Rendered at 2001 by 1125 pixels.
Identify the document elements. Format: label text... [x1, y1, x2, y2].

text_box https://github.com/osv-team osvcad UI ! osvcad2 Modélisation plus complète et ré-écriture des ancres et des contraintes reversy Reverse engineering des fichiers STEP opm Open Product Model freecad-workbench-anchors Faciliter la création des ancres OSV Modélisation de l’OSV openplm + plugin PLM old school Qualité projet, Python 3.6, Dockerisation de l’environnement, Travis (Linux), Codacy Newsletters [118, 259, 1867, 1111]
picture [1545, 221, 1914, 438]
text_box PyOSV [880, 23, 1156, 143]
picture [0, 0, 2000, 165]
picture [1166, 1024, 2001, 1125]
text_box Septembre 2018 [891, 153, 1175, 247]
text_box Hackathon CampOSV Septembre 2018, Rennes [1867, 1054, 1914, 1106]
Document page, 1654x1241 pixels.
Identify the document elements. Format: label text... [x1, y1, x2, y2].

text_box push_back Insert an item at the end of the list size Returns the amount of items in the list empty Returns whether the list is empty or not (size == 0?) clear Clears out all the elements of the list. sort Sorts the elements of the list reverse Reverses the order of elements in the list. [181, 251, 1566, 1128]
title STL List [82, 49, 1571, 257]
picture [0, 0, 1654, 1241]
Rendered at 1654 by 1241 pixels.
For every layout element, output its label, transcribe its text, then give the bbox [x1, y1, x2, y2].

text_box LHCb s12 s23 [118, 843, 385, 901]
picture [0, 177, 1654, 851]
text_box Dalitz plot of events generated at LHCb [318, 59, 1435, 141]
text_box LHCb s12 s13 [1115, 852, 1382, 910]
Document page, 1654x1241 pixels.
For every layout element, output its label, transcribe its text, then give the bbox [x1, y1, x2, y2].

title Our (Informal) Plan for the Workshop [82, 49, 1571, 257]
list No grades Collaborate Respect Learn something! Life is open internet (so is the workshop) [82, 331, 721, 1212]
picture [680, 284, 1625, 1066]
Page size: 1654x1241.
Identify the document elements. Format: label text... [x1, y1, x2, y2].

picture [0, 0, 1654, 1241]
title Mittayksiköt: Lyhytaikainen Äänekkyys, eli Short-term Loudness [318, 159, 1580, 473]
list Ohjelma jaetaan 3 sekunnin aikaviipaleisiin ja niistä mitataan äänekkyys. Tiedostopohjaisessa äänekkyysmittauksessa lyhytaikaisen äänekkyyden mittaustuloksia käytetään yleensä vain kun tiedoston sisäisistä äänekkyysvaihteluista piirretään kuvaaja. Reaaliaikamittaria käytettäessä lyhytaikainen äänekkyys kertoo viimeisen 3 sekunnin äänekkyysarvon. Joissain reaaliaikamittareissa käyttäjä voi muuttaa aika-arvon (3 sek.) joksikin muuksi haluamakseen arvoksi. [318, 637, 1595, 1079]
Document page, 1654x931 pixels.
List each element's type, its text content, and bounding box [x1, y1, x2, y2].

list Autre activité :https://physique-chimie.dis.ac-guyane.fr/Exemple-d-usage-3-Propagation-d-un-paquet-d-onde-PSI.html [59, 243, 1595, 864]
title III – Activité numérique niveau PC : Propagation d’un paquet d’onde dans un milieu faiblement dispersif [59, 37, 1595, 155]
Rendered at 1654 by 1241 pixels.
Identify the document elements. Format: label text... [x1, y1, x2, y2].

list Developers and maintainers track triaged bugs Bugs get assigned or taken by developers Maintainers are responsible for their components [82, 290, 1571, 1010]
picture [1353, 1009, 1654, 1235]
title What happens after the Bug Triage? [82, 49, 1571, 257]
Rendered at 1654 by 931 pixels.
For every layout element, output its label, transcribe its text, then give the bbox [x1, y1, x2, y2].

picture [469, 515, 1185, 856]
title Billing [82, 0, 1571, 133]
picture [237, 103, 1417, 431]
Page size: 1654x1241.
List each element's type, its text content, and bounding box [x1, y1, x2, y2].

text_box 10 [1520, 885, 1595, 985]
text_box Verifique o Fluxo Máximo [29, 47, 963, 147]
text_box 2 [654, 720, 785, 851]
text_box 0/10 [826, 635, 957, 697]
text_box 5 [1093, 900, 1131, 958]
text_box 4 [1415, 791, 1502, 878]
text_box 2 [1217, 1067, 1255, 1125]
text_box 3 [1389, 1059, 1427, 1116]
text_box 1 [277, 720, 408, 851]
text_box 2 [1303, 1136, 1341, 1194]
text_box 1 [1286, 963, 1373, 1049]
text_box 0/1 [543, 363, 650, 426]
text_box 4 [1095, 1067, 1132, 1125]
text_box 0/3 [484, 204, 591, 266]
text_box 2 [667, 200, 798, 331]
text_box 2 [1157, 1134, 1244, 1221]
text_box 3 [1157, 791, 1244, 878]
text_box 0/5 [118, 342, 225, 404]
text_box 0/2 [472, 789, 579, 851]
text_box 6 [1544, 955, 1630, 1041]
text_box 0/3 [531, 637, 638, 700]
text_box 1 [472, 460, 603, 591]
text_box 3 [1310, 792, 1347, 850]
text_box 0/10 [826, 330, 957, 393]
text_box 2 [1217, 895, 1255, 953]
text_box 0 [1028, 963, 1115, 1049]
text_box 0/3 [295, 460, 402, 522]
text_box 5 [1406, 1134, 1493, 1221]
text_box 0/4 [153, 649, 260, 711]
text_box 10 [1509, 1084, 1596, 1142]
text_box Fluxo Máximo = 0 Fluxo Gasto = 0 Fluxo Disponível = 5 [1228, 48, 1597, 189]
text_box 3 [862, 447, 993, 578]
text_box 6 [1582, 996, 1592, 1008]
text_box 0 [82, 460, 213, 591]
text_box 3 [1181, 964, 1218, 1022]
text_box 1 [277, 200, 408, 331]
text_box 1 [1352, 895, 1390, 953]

Stated problem -> Reproduce all of the data above line for line, with no changes.

Response to the exercise ->
Rendered at 2001 by 1125 pixels.
Identify the document elements. Format: label text... [x1, y1, x2, y2].

text_box https://github.com/osv-team osvcad UI ! osvcad2 Modélisation plus complète et ré-écriture des ancres et des contraintes reversy Reverse engineering des fichiers STEP opm Open Product Model freecad-workbench-anchors Faciliter la création des ancres OSV Modélisation de l’OSV openplm + plugin PLM old school Qualité projet, Python 3.6, Dockerisation de l’environnement, Travis (Linux), Codacy Newsletters [118, 259, 1867, 1111]
picture [1545, 221, 1914, 438]
text_box PyOSV [880, 23, 1156, 143]
picture [0, 0, 2000, 165]
picture [1166, 1024, 2001, 1125]
text_box Septembre 2018 [891, 153, 1175, 247]
text_box Hackathon CampOSV Septembre 2018, Rennes [1867, 1054, 1914, 1106]
Document page, 1654x1241 pixels.
Identify the document elements. Format: label text... [x1, y1, x2, y2].

text_box push_back Insert an item at the end of the list size Returns the amount of items in the list empty Returns whether the list is empty or not (size == 0?) clear Clears out all the elements of the list. sort Sorts the elements of the list reverse Reverses the order of elements in the list. [181, 251, 1566, 1128]
title STL List [82, 49, 1571, 257]
picture [0, 0, 1654, 1241]
Rendered at 1654 by 1241 pixels.
For every layout element, output its label, transcribe its text, then give the bbox [x1, y1, x2, y2].

text_box LHCb s12 s23 [118, 843, 385, 901]
picture [0, 177, 1654, 851]
text_box Dalitz plot of events generated at LHCb [318, 59, 1435, 141]
text_box LHCb s12 s13 [1115, 852, 1382, 910]
Document page, 1654x1241 pixels.
For every layout element, output its label, transcribe its text, then give the bbox [x1, y1, x2, y2].

title Our (Informal) Plan for the Workshop [82, 49, 1571, 257]
list No grades Collaborate Respect Learn something! Life is open internet (so is the workshop) [82, 331, 721, 1212]
picture [680, 284, 1625, 1066]
Page size: 1654x1241.
Identify the document elements. Format: label text... [x1, y1, x2, y2].

picture [0, 0, 1654, 1241]
title Mittayksiköt: Lyhytaikainen Äänekkyys, eli Short-term Loudness [318, 159, 1580, 473]
list Ohjelma jaetaan 3 sekunnin aikaviipaleisiin ja niistä mitataan äänekkyys. Tiedostopohjaisessa äänekkyysmittauksessa lyhytaikaisen äänekkyyden mittaustuloksia käytetään yleensä vain kun tiedoston sisäisistä äänekkyysvaihteluista piirretään kuvaaja. Reaaliaikamittaria käytettäessä lyhytaikainen äänekkyys kertoo viimeisen 3 sekunnin äänekkyysarvon. Joissain reaaliaikamittareissa käyttäjä voi muuttaa aika-arvon (3 sek.) joksikin muuksi haluamakseen arvoksi. [318, 637, 1595, 1079]
Document page, 1654x931 pixels.
List each element's type, its text content, and bounding box [x1, y1, x2, y2].

list Autre activité :https://physique-chimie.dis.ac-guyane.fr/Exemple-d-usage-3-Propagation-d-un-paquet-d-onde-PSI.html [59, 243, 1595, 864]
title III – Activité numérique niveau PC : Propagation d’un paquet d’onde dans un milieu faiblement dispersif [59, 37, 1595, 155]
Rendered at 1654 by 1241 pixels.
Identify the document elements. Format: label text... [x1, y1, x2, y2].

list Developers and maintainers track triaged bugs Bugs get assigned or taken by developers Maintainers are responsible for their components [82, 290, 1571, 1010]
picture [1353, 1009, 1654, 1235]
title What happens after the Bug Triage? [82, 49, 1571, 257]
Rendered at 1654 by 931 pixels.
For every layout element, output its label, transcribe its text, then give the bbox [x1, y1, x2, y2].

picture [469, 515, 1185, 856]
title Billing [82, 0, 1571, 133]
picture [237, 103, 1417, 431]
Page size: 1654x1241.
List each element's type, its text content, and bounding box [x1, y1, x2, y2].

text_box 10 [1520, 885, 1595, 985]
text_box Verifique o Fluxo Máximo [29, 47, 963, 147]
text_box 2 [654, 720, 785, 851]
text_box 0/10 [826, 635, 957, 697]
text_box 5 [1093, 900, 1131, 958]
text_box 4 [1415, 791, 1502, 878]
text_box 2 [1217, 1067, 1255, 1125]
text_box 3 [1389, 1059, 1427, 1116]
text_box 1 [277, 720, 408, 851]
text_box 2 [1303, 1136, 1341, 1194]
text_box 1 [1286, 963, 1373, 1049]
text_box 0/1 [543, 363, 650, 426]
text_box 4 [1095, 1067, 1132, 1125]
text_box 0/3 [484, 204, 591, 266]
text_box 2 [667, 200, 798, 331]
text_box 2 [1157, 1134, 1244, 1221]
text_box 3 [1157, 791, 1244, 878]
text_box 0/5 [118, 342, 225, 404]
text_box 0/2 [472, 789, 579, 851]
text_box 6 [1544, 955, 1630, 1041]
text_box 0/3 [531, 637, 638, 700]
text_box 1 [472, 460, 603, 591]
text_box 3 [1310, 792, 1347, 850]
text_box 0/10 [826, 330, 957, 393]
text_box 2 [1217, 895, 1255, 953]
text_box 0 [1028, 963, 1115, 1049]
text_box 0/3 [295, 460, 402, 522]
text_box 5 [1406, 1134, 1493, 1221]
text_box 0/4 [153, 649, 260, 711]
text_box 10 [1509, 1084, 1596, 1142]
text_box Fluxo Máximo = 0 Fluxo Gasto = 0 Fluxo Disponível = 5 [1228, 48, 1597, 189]
text_box 3 [862, 447, 993, 578]
text_box 6 [1582, 996, 1592, 1008]
text_box 0 [82, 460, 213, 591]
text_box 3 [1181, 964, 1218, 1022]
text_box 1 [277, 200, 408, 331]
text_box 1 [1352, 895, 1390, 953]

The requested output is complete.